Returning to a less relevant topic, here is another east versus west. This time, we’re going to talk about labor, unions and corruption. It occurs to me that this topic may make me unpopular with working folks, so let me make something clear. I think that anyone who organizes for a group’s mutual well-being is doing what humans naturally do and should not be judged for doing it. Everyone knows there is strength in numbers. However, actions have effects and you can see them if things are done differently from place to place. So, without further delay…
The craft of the graft, and the drift of the grift
In the west, we sometimes grumble about the power of labor unions, particularly those who represent government workers or powerful lobbies who pressure the states like California and Washington for pensions, benefits, and more hours. Yes, the budget is a mess as in every other state, but I’ve heard a lot of western politicians complain that unions are the problem. This has spread to other places, like Wisconsin, because organized labor can be powerful and when it appears not to work with governments and industry, it is easy to blame. But, our public works are working, the water and power stays on, the trains are mostly on time, and we can rely on highways that are policed and in good repair most of the time.
Eastern unions have a longer history and a reputation that was quite notorious at some times. But in the east, public building projects are more difficult to maintain due to the different climate (see East versus West, part 2). First, you have to work when it isn’t snowing and the rain comes down so hard and there is so much traffic that potholes develop in a matter of days. Every year, the roadwork and utility building is rushed into as soon as the snow melts and continues well into the rainy season just to keep up. And when the snow falls, municipalities pay for snow plows and salt. Therefore, it is common knowledge that the unions and government work together, if they are not simply the same entity. And it’s true, unions have a reputation in the east for being tied to government contracts that are self-serving, sandbagged, bloated and only marginally legal. However, the roads get serviced, the tunnels get their upgrades, the bridges stay up, the power stays on, and government is a good place to work.
However, it is interesting what happens when unions and government work very close together. The east is also notorious for its crazy highway system and bizarre municipal borders that intertwine like a jigsaw puzzle. Some say this has to do with how townships and roads formed in colonial days, which may have been true. Others say it is caused by the zoning ordinances and political re-districting regularly changes who is in charge in a particular spot, which is almost always partially true. Yet most agree that it is also the grift – the requirements imposed by the unions, which every municipality depends on, and their demands for more billable hours and more projects than maybe necessary. I am inclined to agree, because there are no old towns or zoning laws that can explain something like the two 360degree roundabouts outside the Holland tunnel right now during construction.

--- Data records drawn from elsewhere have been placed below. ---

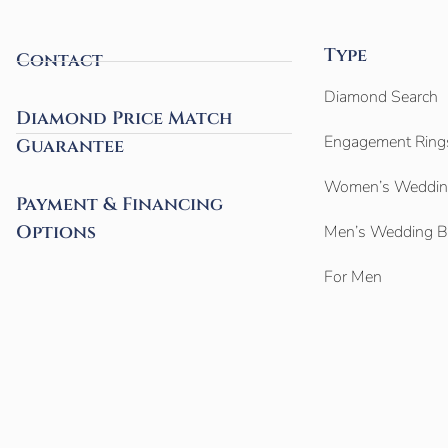
Type
Contact
Diamond Search
Diamond Price Match
Engagement Ring
Guarantee
Women’s Weddin
Payment & Financing
Options
Men’s Wedding 
For Men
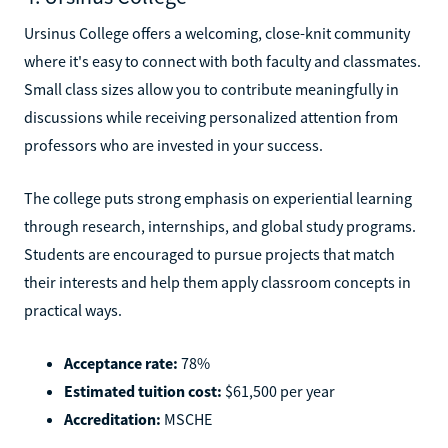
Ursinus College offers a welcoming, close-knit community
where it's easy to connect with both faculty and classmates.
Small class sizes allow you to contribute meaningfully in
discussions while receiving personalized attention from
professors who are invested in your success.
The college puts strong emphasis on experiential learning
through research, internships, and global study programs.
Students are encouraged to pursue projects that match
their interests and help them apply classroom concepts in
practical ways.
Acceptance rate:
78%
Estimated tuition cost:
$61,500 per year
Accreditation:
MSCHE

Now, I am not saying I know why these extra loops in the freeway detour exist. If anyone could definitively explain to me why many highway artifacts in New Jersey exist in triplicate while entire townships have no freeways at all, I’d be interested. But the fact remains, there are two loops in the road that point you in exactly the same direction you were already going, and these aren’t in the traffic-heavy direction, where a loop might serve to alleviate a glut of traffic from backing up too far. You can clearly see that there are no loops going in the other direction, so what function are these loops serving? If this were an isolated example of extra stuff being added onto a public construction project, I might see it as anomalous, but it isn’t. The freeways in the east are tangles of crazy switchbacks and “creative” toll road doublings with roadside ramp attractions that rival roller coasters. Accompanying them all are road crews, often on break, and this is so common as to be accepted as normal.

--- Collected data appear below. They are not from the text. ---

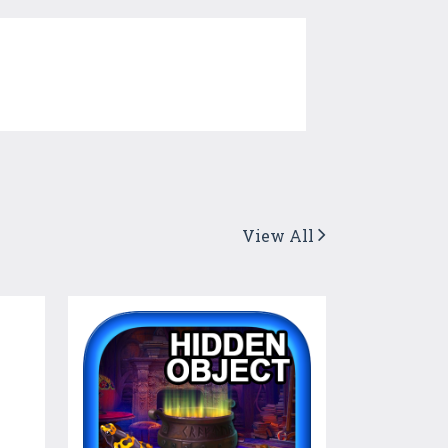
View All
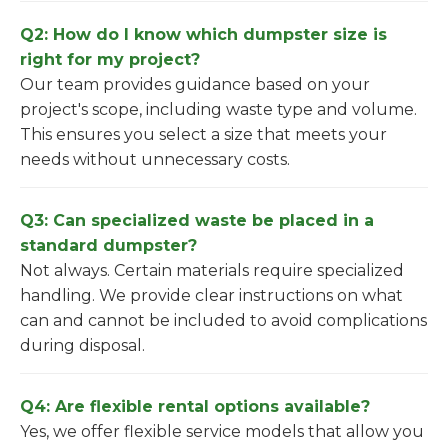
Q2: How do I know which dumpster size is
right for my project?
Our team provides guidance based on your
project's scope, including waste type and volume.
This ensures you select a size that meets your
needs without unnecessary costs.
Q3: Can specialized waste be placed in a
standard dumpster?
Not always. Certain materials require specialized
handling. We provide clear instructions on what
can and cannot be included to avoid complications
during disposal.
Q4: Are flexible rental options available?
Yes, we offer flexible service models that allow you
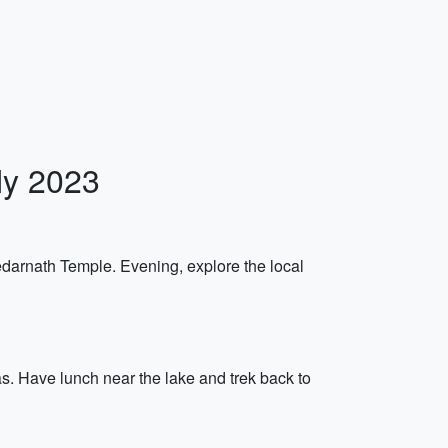
ly 2023
Kedarnath Temple. Evening, explore the local
as. Have lunch near the lake and trek back to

In the west, by comparison, there are fewer examples of these additives. For example, the BART system is formed in a star centered on Oakland, and serves two of the three major airports in one system. In New York, you have to ride a train through Manhattan and then loop through Brooklyn before you arrive at the JFK air train in Queens, which you must ride further to get to the airport, and these trains are part of the same system. There isn’t a train to LaGuardia airport, so you take a bus or cab to get there. The BART system isn’t perfect, because Cal Train owns the contract for the peninsula, so hasn’t completed a perfect loop around the bay, but here we see again the influence of contracts that bind counties and municipalities.
I can’t call foul on this. Frankly, government workers aren’t paid very well in the west unless they are attached to something with a concentration of power like a university system. In the west, public works have a lot of oversight because the space and climate are conducive to allowing projects to take a long time and we have a large labor force of undocumented workers that are exploited to great effect. In the east, it is more fair and there isn’t as much time to lolly-gag over minutiae, but the results in some strange developments that you won’t see elsewhere, but where else do you find a public park made out of old elevated train rails?